The creative industry, while certainly massive, does not experience the same amount of pressure that these other industries do. These industries, while having problems of their own, allow you to choose who, and where you spend your money on. If you disagree with a company’s ethics, or how they treat their employees, there will almost certainly be an equivalent alternative available to you. Yet, for companies like Disney, Amazon and HBO, who own many of our favourite pop culture characters, there is no alternative. For properties such as Marvel, The Lord Of The Rings, or Harry Potter, there is typically only one place you can go to enjoy those stories. And if you do not like these companies, you ‘always’ have the option to take your business somewhere else.

A World Without Copyright

The more you look at it, the harder it gets to justify that copyright is of any benefit to the public. Rather than protecting and adding to our cultural resource, it harms and subtracts from it. Leaving us with less than we otherwise would have had. This is not to say that the arts and media have not experienced tremendous success in recent decades. Rather, I see them as succeeding in spite of copyright rather than because of it.
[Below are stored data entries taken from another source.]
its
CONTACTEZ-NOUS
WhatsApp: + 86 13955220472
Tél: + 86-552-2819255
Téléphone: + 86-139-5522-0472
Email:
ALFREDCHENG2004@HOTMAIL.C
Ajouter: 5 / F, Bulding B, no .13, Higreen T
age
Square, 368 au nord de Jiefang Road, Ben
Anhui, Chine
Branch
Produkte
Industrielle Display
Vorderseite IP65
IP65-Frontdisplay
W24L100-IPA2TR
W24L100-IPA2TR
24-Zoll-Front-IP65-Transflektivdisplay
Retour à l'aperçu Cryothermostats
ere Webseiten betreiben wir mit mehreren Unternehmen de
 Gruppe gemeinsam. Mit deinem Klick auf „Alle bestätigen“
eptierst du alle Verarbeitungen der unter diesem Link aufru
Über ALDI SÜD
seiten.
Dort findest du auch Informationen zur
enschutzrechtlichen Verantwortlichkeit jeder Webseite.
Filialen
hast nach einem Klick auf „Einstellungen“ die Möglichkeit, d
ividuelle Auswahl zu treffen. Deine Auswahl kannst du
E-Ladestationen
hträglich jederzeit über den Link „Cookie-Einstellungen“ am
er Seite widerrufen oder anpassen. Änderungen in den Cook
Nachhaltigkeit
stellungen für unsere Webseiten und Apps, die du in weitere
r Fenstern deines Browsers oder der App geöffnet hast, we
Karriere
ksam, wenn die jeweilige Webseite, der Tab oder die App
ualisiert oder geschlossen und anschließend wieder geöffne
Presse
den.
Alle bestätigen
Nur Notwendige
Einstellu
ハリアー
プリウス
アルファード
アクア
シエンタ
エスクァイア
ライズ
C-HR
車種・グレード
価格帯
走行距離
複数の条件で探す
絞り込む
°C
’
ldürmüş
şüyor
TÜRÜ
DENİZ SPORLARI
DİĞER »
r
As, if the culture we are currently able to enjoy exists despite being suppressed by one of the most corrupt and cruel systems that exist, I am in awe of what could be accomplished if copyright did not exist.

And they will continue to do this and hold these ideas captive for generations to come because they know on a fundamental level that if given the ability to truly choose in the realm of arts and media, we would not choose them.

Copyright is a tool that has been taken by corrupt institutions to create monopolies around the notion that it is right and ethical to own an idea in perpetuity. That despite not having created these stories or characters themselves, these companies are the only ones with the right to produce and distribute them. And they will continue to do this and hold these ideas captive for generations to come because they know on a fundamental level that if given the ability to truly choose in the realm of arts and media, we would not choose them. We would choose those capable of telling the best stories, those that actually care about the story they are telling, and those that can tell it ethically.

However, we do not live in a world without copyright and will have to tolerate companies like Disney for the foreseeable future. Though we may be living in a bad timeline with regards to copyright domination, things can improve and laws can be changed. We are at this point because the rules and goalposts have constantly been adjusted to favour corporate institutions. I do not see why we cannot change the rules in our favour going forward.